Top of Source material

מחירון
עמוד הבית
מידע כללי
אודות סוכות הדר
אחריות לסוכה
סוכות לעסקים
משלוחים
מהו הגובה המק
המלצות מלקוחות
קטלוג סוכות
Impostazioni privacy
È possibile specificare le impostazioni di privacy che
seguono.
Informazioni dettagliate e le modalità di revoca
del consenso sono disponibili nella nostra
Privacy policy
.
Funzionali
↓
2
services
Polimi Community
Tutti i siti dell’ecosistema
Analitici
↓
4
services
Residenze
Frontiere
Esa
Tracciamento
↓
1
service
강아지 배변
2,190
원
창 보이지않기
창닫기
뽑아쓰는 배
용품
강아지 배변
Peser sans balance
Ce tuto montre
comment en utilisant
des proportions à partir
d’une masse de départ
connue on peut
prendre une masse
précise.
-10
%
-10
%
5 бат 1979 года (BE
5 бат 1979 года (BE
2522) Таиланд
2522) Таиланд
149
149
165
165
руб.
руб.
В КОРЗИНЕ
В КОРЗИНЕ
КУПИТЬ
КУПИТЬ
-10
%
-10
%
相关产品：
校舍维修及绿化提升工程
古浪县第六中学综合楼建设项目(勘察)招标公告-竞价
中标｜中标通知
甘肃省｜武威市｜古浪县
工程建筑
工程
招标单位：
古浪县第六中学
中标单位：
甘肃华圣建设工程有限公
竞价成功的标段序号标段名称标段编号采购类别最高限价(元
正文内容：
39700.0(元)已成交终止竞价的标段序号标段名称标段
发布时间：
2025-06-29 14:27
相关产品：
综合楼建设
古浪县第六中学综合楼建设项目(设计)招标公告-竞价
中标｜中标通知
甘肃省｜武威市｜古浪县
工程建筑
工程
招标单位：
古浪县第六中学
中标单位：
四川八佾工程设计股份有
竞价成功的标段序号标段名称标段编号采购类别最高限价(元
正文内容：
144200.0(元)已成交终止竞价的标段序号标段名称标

Bottom of Source material
Top of Source material

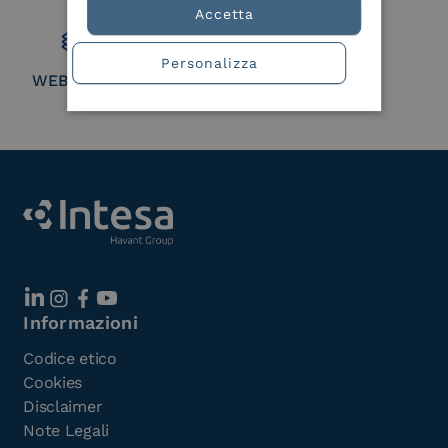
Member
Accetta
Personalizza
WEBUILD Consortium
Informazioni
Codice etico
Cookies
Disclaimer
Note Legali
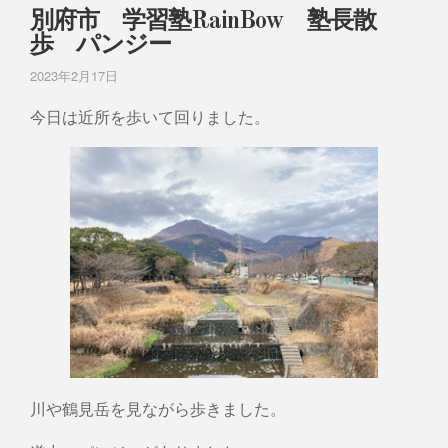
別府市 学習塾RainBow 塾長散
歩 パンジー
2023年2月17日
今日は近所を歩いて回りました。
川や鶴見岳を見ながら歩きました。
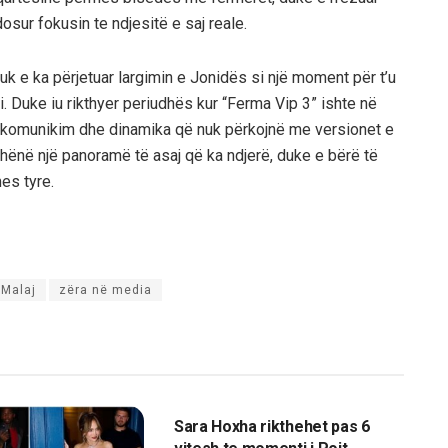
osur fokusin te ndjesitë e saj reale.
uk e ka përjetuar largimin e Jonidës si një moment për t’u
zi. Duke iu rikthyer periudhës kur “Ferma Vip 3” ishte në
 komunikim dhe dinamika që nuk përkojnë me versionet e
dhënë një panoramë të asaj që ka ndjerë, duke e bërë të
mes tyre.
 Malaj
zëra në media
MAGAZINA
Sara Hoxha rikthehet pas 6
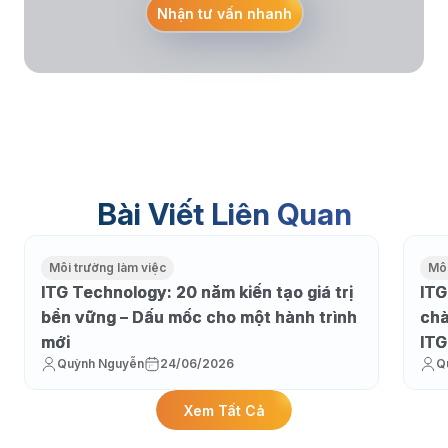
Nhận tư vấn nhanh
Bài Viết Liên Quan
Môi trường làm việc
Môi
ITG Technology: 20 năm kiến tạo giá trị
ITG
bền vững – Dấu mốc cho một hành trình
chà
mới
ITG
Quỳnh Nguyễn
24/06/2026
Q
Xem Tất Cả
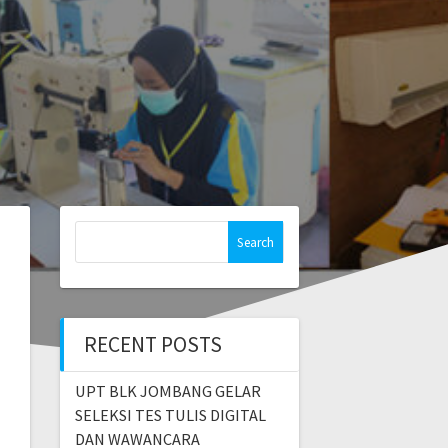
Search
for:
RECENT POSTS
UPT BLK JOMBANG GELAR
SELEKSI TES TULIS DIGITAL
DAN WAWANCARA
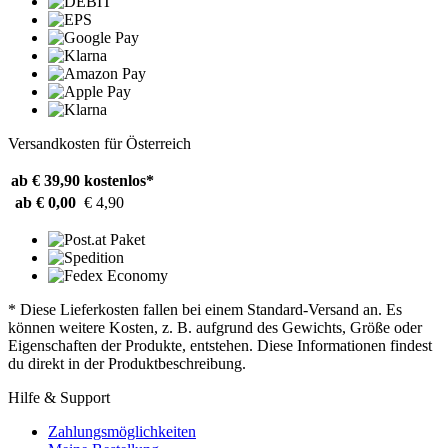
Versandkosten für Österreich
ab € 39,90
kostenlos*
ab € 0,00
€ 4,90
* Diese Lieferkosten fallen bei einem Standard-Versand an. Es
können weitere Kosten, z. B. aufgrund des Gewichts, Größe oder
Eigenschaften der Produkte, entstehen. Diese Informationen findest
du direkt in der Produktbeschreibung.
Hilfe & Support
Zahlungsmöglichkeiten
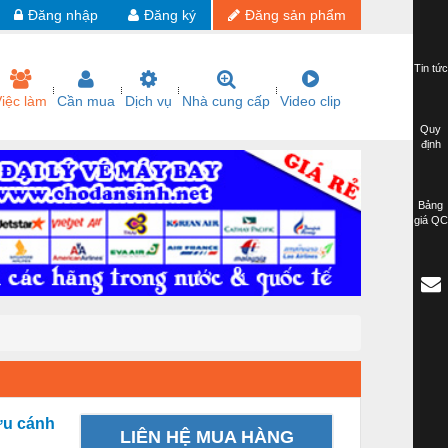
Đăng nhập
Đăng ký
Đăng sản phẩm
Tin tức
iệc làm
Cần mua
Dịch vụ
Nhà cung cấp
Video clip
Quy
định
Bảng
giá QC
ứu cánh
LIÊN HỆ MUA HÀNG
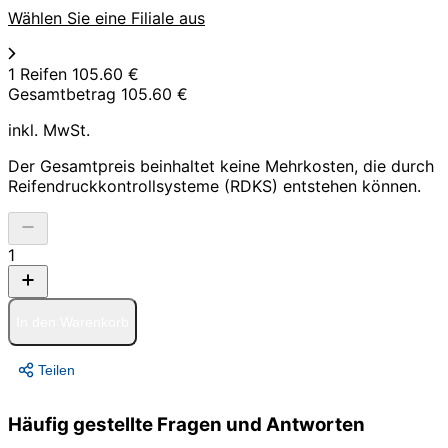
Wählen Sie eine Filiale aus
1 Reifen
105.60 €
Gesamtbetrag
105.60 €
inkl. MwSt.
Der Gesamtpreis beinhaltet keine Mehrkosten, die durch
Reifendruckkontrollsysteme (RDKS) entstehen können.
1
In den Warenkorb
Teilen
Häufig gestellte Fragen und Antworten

Bottom of Source material

**Request:** Which lines above hold the string "招标公告"? Copy every one of them.

**Answer space:**
古浪县第六中学综合楼建设项目(勘察)招标公告-竞价
古浪县第六中学综合楼建设项目(设计)招标公告-竞价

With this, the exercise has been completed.